Why does the inductor current waveform look like a sawtooth?

While the switch is on, voltage (V_in − V_out) is applied across the inductor and current rises linearly; when the switch turns off, the inductor freewheels and current falls linearly. This on/off cycling of slope produces the triangular ripple visible in the amber trace.

What happens if I drag Duty Cycle D close to 0 or close to 1?

Near D=0 the output voltage collapses toward zero since V_out = D·V_in; near D=1 the switch is almost always on and V_out approaches V_in. At the extremes ripple behavior and the CCM/DCM boundary (L_crit) become sensitive to small duty-cycle changes.

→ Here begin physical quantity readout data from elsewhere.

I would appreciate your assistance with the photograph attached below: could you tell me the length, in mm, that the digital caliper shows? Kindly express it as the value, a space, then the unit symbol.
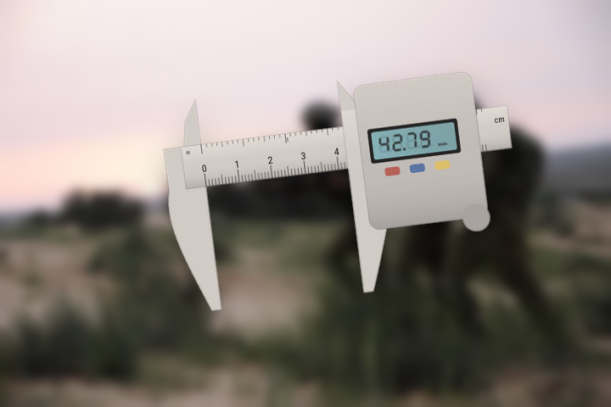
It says 42.79 mm
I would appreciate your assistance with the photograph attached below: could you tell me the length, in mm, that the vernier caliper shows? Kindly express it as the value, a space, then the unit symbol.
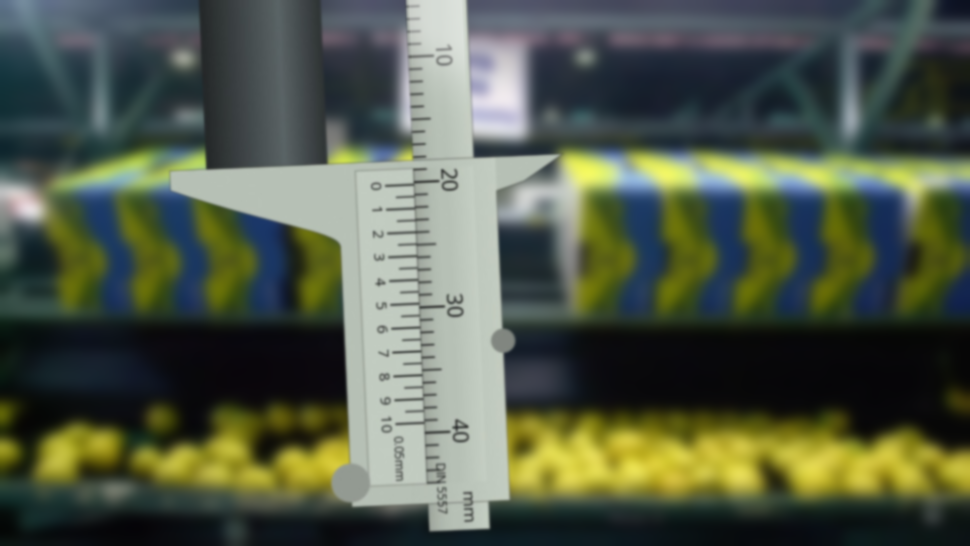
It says 20.2 mm
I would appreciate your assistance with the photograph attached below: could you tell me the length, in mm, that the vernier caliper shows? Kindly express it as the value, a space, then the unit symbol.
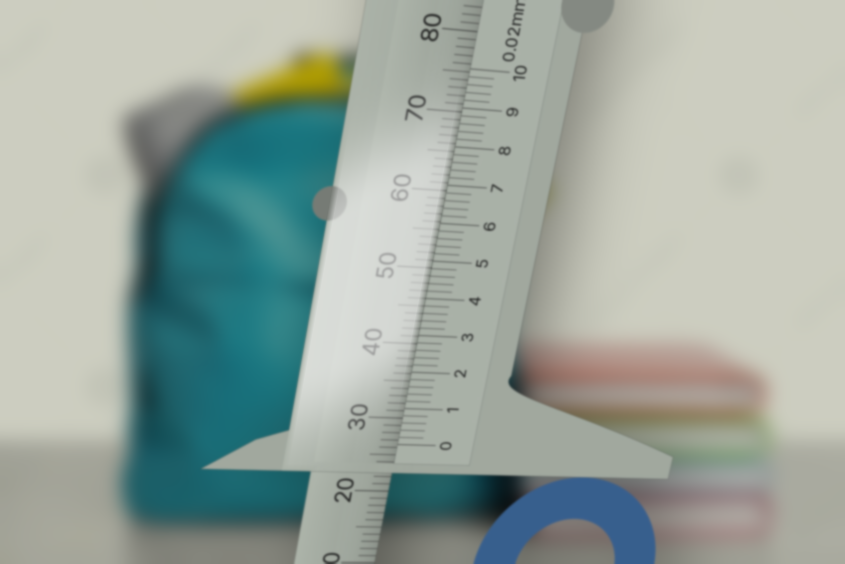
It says 26.4 mm
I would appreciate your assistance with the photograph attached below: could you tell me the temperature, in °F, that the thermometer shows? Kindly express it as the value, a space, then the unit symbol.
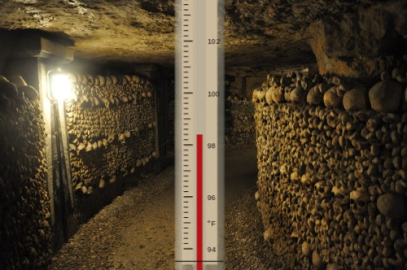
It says 98.4 °F
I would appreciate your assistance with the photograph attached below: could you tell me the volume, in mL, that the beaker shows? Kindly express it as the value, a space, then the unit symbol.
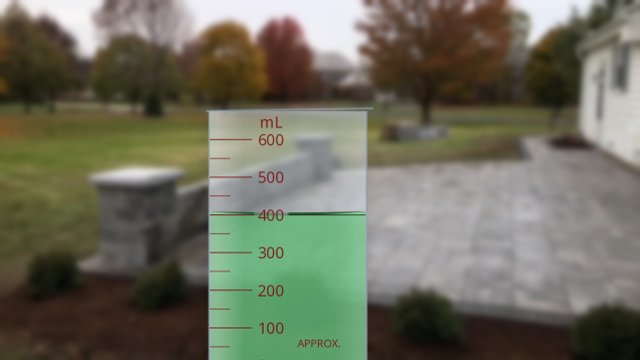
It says 400 mL
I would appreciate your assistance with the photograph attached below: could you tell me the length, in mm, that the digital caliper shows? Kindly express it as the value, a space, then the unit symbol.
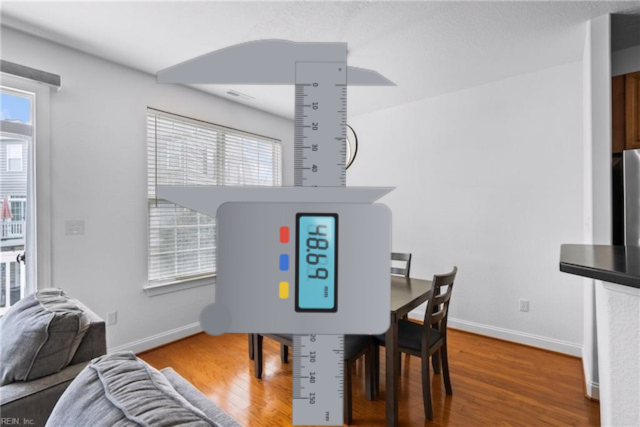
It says 48.69 mm
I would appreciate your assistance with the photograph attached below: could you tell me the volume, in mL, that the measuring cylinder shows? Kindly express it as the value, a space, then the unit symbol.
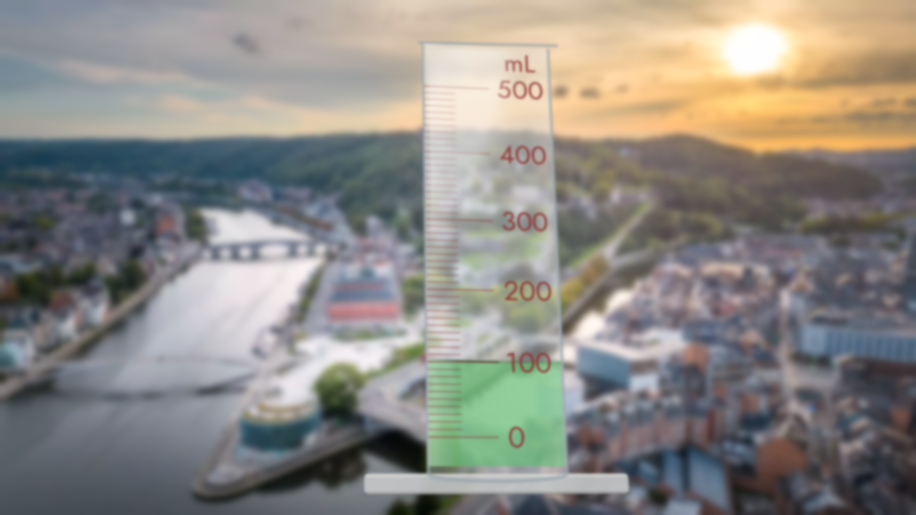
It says 100 mL
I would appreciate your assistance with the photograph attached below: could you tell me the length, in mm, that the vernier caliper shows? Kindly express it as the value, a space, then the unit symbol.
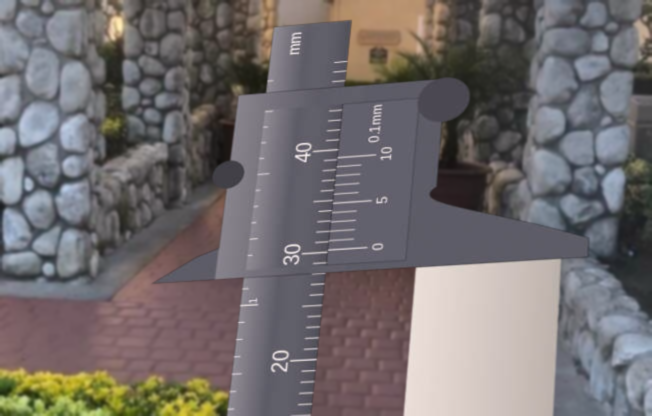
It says 30.2 mm
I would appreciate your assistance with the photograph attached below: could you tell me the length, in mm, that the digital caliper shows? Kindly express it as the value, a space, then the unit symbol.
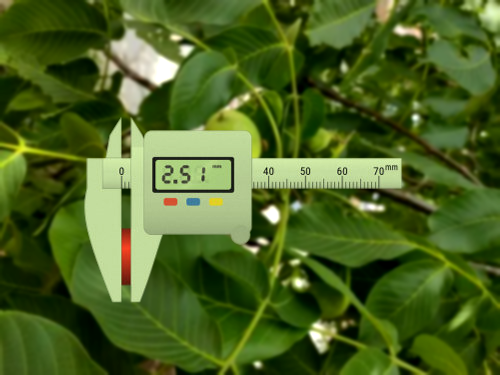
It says 2.51 mm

Why does raising Inductance L reduce ripple but the mode indicator can flip to CCM?

Larger L directly divides down ΔI_L = (V_in−V_out)·D/(L·f_sw), smoothing the current. Since the CCM/DCM boundary is L_crit = (1−D)·R/(2·f_sw), increasing L above that threshold keeps the inductor current from ever reaching zero, switching the simulation into Continuous Conduction Mode.

Why does increasing switching frequency f_sw shrink both ripple values?

Both ΔI_L and ΔV_C have f_sw in the denominator, so doubling the switching frequency roughly halves both ripples. This is why real-world converters push switching frequency up to shrink component size, though at the cost of higher switching losses in the MOSFET.

Why does the Efficiency stat decrease slightly as duty cycle rises?

This simulation applies a simplified efficiency estimate that penalizes higher duty cycle slightly, reflecting real-world effects like increased conduction losses. Actual efficiency also depends on switch resistance, inductor ESR, and diode forward-voltage drop, none of which are perfectly captured by a simple formula.